---- RECORD EXTRACTS
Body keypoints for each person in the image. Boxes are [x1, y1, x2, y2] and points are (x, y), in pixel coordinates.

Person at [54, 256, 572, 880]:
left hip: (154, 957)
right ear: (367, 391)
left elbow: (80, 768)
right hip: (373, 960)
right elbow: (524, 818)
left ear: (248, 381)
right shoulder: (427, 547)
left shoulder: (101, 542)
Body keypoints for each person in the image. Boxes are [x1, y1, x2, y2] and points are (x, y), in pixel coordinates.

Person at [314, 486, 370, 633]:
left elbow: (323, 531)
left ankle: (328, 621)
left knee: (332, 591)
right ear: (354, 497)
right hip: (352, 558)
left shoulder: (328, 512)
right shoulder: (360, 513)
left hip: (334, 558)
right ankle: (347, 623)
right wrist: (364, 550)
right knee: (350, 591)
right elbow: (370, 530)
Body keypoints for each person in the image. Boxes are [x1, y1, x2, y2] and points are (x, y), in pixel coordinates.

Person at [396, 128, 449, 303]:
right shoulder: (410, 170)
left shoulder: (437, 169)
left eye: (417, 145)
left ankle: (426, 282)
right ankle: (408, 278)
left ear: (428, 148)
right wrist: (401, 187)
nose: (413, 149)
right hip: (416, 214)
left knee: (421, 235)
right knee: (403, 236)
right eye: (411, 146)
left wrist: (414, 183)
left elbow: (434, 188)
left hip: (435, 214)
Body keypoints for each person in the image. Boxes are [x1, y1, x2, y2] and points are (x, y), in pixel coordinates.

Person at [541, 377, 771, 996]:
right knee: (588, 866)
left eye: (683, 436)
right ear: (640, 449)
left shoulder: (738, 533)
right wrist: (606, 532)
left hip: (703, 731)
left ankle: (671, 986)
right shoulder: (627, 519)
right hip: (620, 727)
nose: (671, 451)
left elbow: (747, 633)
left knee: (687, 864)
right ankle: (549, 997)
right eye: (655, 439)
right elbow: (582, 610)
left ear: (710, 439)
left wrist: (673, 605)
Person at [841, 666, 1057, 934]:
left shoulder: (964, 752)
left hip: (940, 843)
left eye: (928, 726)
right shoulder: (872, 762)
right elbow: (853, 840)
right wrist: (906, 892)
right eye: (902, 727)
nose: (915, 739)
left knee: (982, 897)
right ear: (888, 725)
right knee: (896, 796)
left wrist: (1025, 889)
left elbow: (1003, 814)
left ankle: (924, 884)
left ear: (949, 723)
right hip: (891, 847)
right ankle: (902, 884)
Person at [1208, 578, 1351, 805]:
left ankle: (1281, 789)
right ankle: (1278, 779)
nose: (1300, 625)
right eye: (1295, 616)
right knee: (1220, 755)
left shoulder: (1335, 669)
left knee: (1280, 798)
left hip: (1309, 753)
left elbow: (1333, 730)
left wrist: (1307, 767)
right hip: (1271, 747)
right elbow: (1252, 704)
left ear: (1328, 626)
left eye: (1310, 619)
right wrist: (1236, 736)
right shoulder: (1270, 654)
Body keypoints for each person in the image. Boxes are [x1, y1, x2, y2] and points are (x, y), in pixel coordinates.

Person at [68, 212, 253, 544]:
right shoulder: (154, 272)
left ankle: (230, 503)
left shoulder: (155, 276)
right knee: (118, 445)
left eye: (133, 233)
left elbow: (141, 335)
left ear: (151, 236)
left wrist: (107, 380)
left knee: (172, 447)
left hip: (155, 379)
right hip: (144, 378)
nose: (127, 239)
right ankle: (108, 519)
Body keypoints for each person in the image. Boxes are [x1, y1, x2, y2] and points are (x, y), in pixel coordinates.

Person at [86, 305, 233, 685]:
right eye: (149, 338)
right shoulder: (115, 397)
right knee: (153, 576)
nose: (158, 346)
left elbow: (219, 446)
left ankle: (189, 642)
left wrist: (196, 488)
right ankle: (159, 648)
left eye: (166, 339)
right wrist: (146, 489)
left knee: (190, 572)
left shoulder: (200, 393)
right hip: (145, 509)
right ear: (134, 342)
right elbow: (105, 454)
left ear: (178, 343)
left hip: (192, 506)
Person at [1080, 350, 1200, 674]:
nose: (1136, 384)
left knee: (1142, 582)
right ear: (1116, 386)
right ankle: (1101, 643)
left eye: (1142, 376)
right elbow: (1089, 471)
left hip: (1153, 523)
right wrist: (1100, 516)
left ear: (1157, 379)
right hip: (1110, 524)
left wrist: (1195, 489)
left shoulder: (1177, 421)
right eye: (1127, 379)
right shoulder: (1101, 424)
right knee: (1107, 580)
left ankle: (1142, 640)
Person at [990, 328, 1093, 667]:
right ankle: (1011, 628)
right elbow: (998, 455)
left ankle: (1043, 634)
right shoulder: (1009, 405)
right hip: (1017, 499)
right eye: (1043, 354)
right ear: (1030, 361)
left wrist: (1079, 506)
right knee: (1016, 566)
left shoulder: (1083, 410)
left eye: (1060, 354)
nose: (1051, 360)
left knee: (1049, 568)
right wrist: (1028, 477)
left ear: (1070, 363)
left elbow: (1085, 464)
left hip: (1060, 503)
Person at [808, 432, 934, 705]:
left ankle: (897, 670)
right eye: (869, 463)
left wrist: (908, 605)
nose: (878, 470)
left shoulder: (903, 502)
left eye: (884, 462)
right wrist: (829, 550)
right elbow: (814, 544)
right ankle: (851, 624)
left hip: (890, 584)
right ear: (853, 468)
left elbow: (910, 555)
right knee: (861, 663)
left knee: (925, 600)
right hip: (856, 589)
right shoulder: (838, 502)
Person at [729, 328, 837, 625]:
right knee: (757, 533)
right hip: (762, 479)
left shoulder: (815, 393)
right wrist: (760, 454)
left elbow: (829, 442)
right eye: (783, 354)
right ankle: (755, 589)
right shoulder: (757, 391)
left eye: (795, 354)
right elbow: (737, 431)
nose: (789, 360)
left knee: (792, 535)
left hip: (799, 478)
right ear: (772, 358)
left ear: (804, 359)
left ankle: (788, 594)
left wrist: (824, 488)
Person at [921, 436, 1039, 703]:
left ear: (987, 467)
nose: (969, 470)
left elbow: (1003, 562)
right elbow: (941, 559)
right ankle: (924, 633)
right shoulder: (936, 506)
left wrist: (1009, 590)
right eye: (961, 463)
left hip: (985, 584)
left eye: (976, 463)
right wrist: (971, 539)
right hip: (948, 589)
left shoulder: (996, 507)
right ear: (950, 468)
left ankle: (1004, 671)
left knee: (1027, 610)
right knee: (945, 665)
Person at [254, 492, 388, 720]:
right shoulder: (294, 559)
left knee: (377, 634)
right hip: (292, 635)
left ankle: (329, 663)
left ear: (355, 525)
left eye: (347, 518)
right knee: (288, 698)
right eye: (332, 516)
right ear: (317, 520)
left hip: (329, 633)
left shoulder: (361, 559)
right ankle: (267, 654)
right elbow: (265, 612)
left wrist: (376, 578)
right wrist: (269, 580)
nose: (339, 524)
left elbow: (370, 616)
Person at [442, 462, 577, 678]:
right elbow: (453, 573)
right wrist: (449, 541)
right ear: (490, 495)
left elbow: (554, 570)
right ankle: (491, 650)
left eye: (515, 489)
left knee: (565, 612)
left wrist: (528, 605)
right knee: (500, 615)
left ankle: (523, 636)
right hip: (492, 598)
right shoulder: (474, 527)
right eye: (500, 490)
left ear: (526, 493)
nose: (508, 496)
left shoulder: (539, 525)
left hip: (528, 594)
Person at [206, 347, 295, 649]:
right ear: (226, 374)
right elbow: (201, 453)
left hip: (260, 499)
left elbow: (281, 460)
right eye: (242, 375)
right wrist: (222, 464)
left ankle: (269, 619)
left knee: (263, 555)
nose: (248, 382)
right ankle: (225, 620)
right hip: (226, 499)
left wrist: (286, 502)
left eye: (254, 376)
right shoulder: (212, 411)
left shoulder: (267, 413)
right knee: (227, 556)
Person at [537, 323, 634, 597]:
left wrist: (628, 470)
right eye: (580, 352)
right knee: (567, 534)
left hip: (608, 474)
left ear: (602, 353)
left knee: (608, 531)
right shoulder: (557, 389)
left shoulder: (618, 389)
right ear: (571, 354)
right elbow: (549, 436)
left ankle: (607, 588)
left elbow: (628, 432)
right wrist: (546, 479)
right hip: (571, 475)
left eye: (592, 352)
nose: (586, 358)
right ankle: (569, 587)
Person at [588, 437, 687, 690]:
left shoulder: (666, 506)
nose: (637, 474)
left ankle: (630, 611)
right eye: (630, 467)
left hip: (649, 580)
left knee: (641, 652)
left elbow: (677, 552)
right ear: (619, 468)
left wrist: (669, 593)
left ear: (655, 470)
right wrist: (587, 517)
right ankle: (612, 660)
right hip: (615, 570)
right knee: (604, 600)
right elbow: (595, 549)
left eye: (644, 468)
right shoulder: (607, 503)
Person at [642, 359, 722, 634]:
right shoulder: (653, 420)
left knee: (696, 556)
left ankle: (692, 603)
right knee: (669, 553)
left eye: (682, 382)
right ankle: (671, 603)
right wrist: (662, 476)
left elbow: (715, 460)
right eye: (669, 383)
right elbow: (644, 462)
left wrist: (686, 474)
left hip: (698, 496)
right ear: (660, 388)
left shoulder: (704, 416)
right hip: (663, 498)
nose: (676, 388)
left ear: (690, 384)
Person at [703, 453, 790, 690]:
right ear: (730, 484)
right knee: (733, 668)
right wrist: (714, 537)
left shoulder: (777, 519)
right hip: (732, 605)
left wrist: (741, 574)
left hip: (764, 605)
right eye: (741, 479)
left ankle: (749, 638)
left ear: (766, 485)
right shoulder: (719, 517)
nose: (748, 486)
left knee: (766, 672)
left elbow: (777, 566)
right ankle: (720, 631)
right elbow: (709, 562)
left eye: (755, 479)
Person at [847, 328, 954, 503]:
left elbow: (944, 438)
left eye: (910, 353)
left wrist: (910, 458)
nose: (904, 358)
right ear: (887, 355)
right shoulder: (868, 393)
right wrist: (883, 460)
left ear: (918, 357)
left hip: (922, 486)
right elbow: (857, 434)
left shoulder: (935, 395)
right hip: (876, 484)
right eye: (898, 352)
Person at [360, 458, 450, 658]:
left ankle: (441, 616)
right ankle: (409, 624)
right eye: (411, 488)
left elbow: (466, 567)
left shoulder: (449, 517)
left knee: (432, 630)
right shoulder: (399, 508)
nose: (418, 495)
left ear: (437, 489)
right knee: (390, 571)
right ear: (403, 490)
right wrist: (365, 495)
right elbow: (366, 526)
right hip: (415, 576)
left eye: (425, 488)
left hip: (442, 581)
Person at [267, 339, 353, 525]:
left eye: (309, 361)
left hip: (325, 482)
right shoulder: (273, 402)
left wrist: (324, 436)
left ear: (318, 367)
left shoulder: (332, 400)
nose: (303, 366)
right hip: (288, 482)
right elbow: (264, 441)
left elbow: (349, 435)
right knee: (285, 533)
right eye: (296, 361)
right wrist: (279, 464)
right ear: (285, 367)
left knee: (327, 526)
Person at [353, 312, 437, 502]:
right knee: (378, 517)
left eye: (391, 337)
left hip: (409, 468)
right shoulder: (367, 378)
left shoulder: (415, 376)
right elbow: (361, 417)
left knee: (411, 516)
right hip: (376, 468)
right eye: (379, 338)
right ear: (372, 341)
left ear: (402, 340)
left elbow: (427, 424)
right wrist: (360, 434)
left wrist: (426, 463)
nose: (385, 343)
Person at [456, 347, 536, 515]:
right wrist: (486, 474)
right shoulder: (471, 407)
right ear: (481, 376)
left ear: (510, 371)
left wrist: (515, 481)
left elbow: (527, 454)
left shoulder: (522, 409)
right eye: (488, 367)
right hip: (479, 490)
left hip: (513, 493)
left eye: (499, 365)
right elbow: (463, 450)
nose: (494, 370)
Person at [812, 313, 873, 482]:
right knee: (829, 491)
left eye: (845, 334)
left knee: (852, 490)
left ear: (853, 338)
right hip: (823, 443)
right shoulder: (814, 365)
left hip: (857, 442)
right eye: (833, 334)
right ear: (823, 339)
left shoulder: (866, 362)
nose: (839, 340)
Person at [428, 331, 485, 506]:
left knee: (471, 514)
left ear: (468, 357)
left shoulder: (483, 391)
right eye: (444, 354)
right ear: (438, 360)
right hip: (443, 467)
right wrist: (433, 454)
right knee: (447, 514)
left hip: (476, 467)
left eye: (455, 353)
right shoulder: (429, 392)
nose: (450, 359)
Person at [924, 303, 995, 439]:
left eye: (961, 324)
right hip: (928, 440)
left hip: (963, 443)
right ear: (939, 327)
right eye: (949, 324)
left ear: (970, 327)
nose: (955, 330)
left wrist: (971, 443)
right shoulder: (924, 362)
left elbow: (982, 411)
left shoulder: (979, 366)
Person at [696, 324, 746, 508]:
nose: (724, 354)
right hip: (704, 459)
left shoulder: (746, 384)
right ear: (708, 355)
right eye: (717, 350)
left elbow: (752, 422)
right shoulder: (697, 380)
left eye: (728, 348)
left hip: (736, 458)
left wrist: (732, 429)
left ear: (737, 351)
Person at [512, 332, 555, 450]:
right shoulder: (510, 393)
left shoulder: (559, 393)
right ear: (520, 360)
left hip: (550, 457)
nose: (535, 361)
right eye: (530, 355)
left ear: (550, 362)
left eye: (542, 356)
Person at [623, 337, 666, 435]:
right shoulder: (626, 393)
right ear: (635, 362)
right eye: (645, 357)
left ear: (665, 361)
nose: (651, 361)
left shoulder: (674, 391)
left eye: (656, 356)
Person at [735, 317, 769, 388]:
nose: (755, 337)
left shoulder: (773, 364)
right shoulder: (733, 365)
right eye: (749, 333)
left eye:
--------
### WHAT TO PRODUCE
Reproduce exactly the lines above from the line with "left hip: (528, 594)" to the line with "right shoulder: (212, 411)", including both, and add nothing.

### SOLUTION TO THIS TASK
left hip: (528, 594)
Person at [206, 347, 295, 649]:
right ear: (226, 374)
right elbow: (201, 453)
left hip: (260, 499)
left elbow: (281, 460)
right eye: (242, 375)
right wrist: (222, 464)
left ankle: (269, 619)
left knee: (263, 555)
nose: (248, 382)
right ankle: (225, 620)
right hip: (226, 499)
left wrist: (286, 502)
left eye: (254, 376)
right shoulder: (212, 411)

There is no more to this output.